### Exercise
Please copy the text of the items below, changing "deures" to "tasques" everywhere and keeping everything else the same. Leave out the pictures.

### Data provided
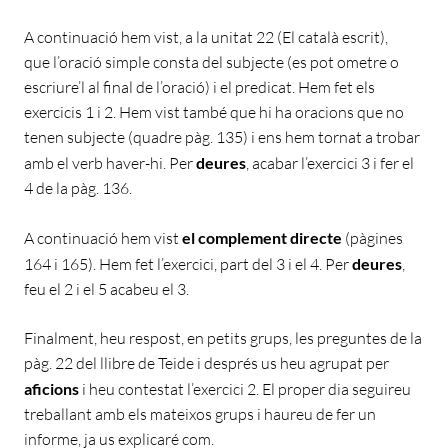
A continuació hem vist, a la unitat 22 (El català escrit),
que l’oració simple consta del subjecte (es pot ometre o
escriure’l al final de l’oració) i el predicat. Hem fet els
exercicis 1 i 2. Hem vist també que hi ha oracions que no
tenen subjecte (quadre pàg. 135) i ens hem tornat a trobar
amb el verb haver-hi. Per
deures
, acabar l’exercici 3 i fer el
4 de la pàg. 136.
A continuació hem vist
el complement directe
(pàgines
164 i 165). Hem fet l’exercici, part del 3 i el 4. Per
deures
,
feu el 2 i el 5 acabeu el 3.
Finalment, heu respost, en petits grups, les preguntes de la
pàg. 22 del llibre de Teide i després us heu agrupat per
aficions
i heu contestat l’exercici 2. El proper dia seguireu
treballant amb els mateixos grups i haureu de fer un
informe, ja us explicaré com.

### The completed task
A continuació hem vist, a la unitat 22 (El català escrit),
que l’oració simple consta del subjecte (es pot ometre o
escriure’l al final de l’oració) i el predicat. Hem fet els
exercicis 1 i 2. Hem vist també que hi ha oracions que no
tenen subjecte (quadre pàg. 135) i ens hem tornat a trobar
amb el verb haver-hi. Per
tasques
, acabar l’exercici 3 i fer el
4 de la pàg. 136.
A continuació hem vist
el complement directe
(pàgines
164 i 165). Hem fet l’exercici, part del 3 i el 4. Per
tasques
,
feu el 2 i el 5 acabeu el 3.
Finalment, heu respost, en petits grups, les preguntes de la
pàg. 22 del llibre de Teide i després us heu agrupat per
aficions
i heu contestat l’exercici 2. El proper dia seguireu
treballant amb els mateixos grups i haureu de fer un
informe, ja us explicaré com.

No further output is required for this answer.